Les taverniers, grande communauté pour laquelle les commerces de gros et les cabarets ne devaient faire qu’un

 

Un métier libre au Moyen Age pour pouvoir profiter d’absence de contrôle

Bien que présents dans le Livre des métiers d’Etienne Boileau, les taverniers étaient en cette fin du XIIIe siècle un métier libre. 

Une seule condition pour l’exercice : verser les droits de mesure et la journée du crieur. 

 

Un métier libre mais un métier puissant ! A cette époque, le nombre de taverniers en ville était important.
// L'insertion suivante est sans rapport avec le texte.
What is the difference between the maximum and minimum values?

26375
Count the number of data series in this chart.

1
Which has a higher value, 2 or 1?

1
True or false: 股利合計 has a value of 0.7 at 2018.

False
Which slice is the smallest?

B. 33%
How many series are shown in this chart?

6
Toutefois, ce négoce de vins en gros, était tenus par des bourgeois fortunés et qui souhaitaient rester loin des attentions du prévôt de Paris.
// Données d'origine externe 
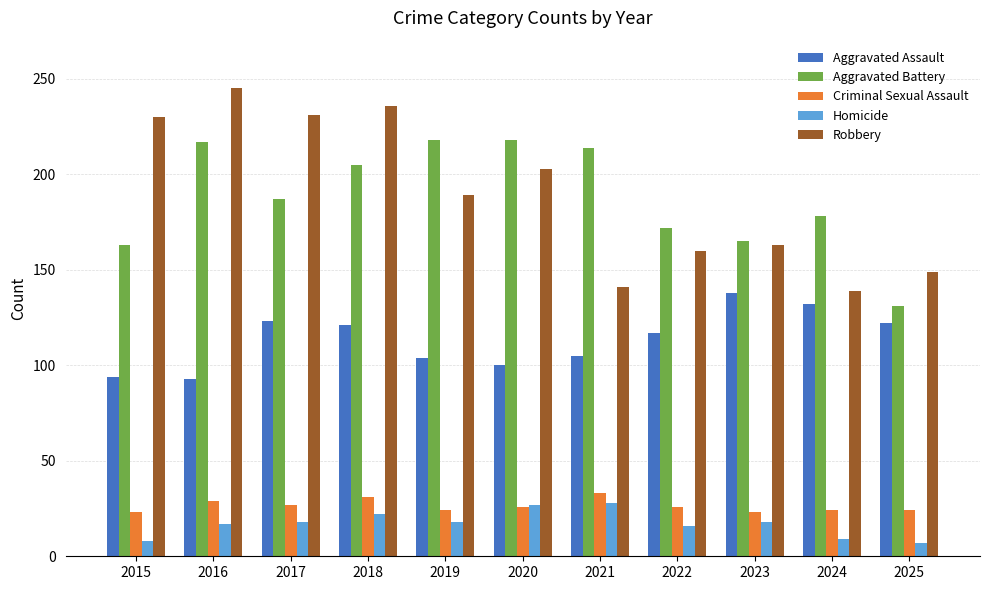

What is the total value across all series at 2017?

586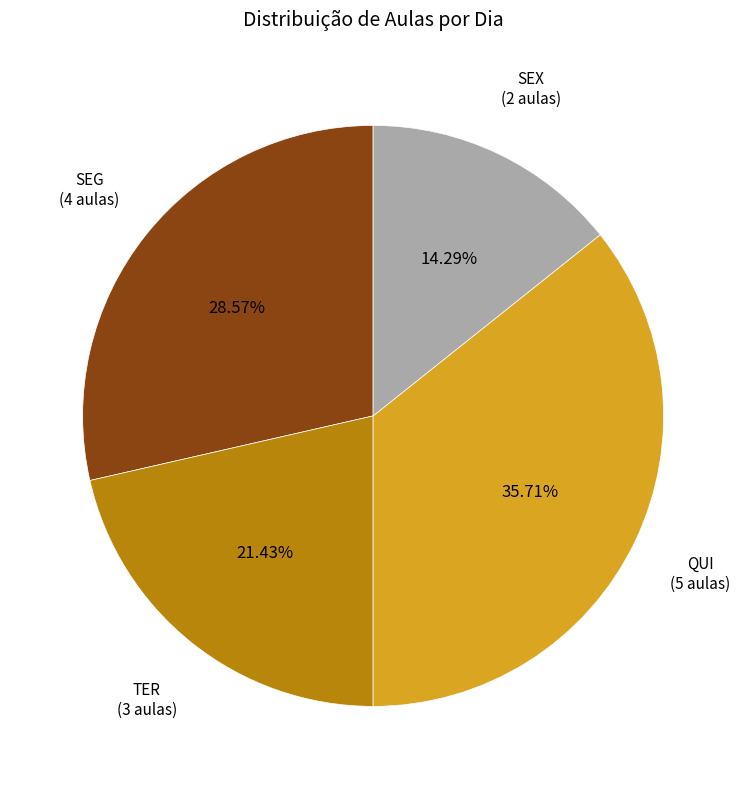

Which category has the biggest portion of the pie?

QUI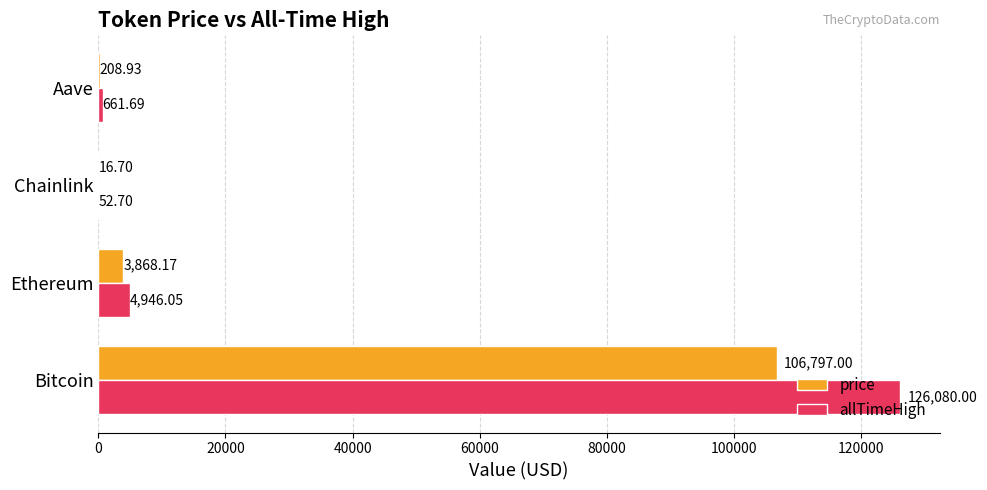

Which category has the highest value across all series?

Bitcoin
Dans tous les cas, on peut constater dans le Livre des métiers qu’à cette époque les commerçants en gros et les cabaretiers vendant boisson et victuailles ne formaient qu’une seule communauté

 

La réglementation à la fin du XVIe siècle des taverniers

C’est sous Henri III que cette situation changea. Les autorités trouvèrent alors que l’absence de statuts pour ce métier puissant était un problème. Aussi, les taverniers durent accepter une réglementation en 1587

 

La communauté des taverniers se composait donc des marchands en gros et des taverniers. Chacun de ses membres pouvait choisir d’exercer une de ces deux activités. 
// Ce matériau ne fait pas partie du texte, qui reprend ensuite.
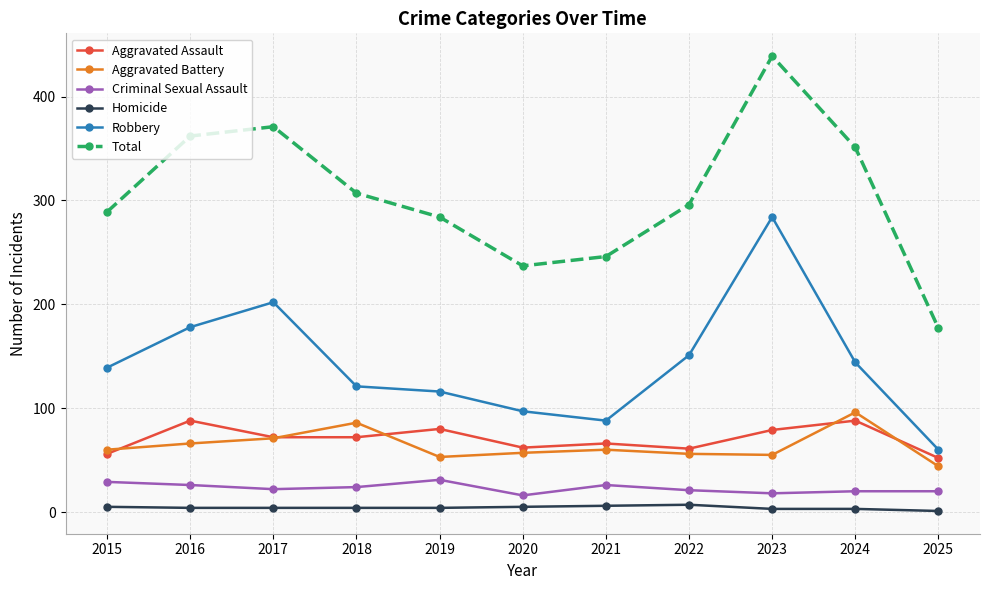

Which series has the largest total across all categories?

Total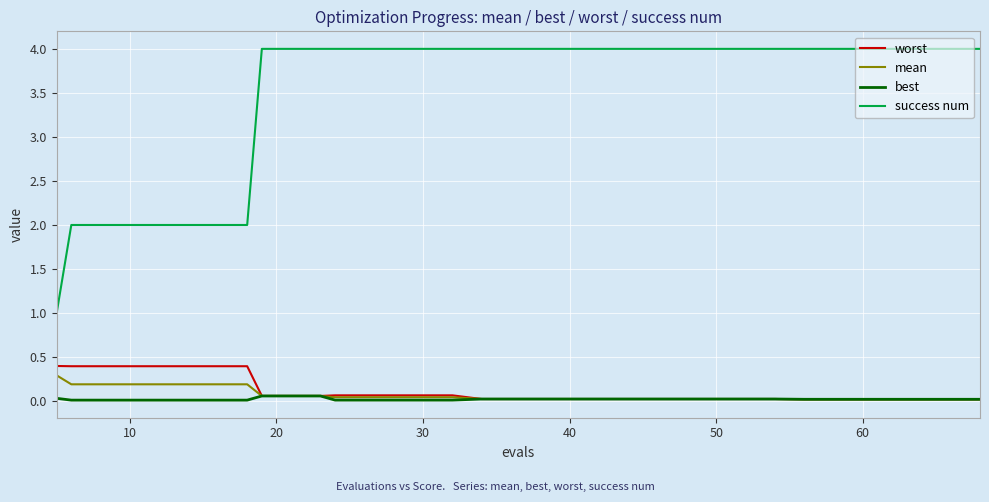

True or false: best and success num cross at least once.

False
On décida alors que la corporation était dirigée par 2 grands gardes et 4 jurés, élus par moitié chaque année. A cette époque, il était nécessaire de réaliser un apprentissage de 4 ans tout comme un compagnonnage de même durée avant de pouvoir prétendre à la maîtrise. 

 

La confrérie des marchands de vin ou taverniers était dédiée à Saint Nicolas et avait chapelle à Saint Jacques de l’Hôpital. 

 

Un objectif pour le XVIIe siècle : intégrer les 6 corps

Au XVIIIe siècle, les taverniers cherchèrent en vain à monter sur la plus haute marche de l’échelle sociale des métiers de Paris : les 6 corps

Pour cela, ils obtinrent en 1629 une concession officielle d’armoiries. Toutefois, ils échouèrent à parvenir à leurs fins qu’ils n’abandonnèrent qu’ en 1728.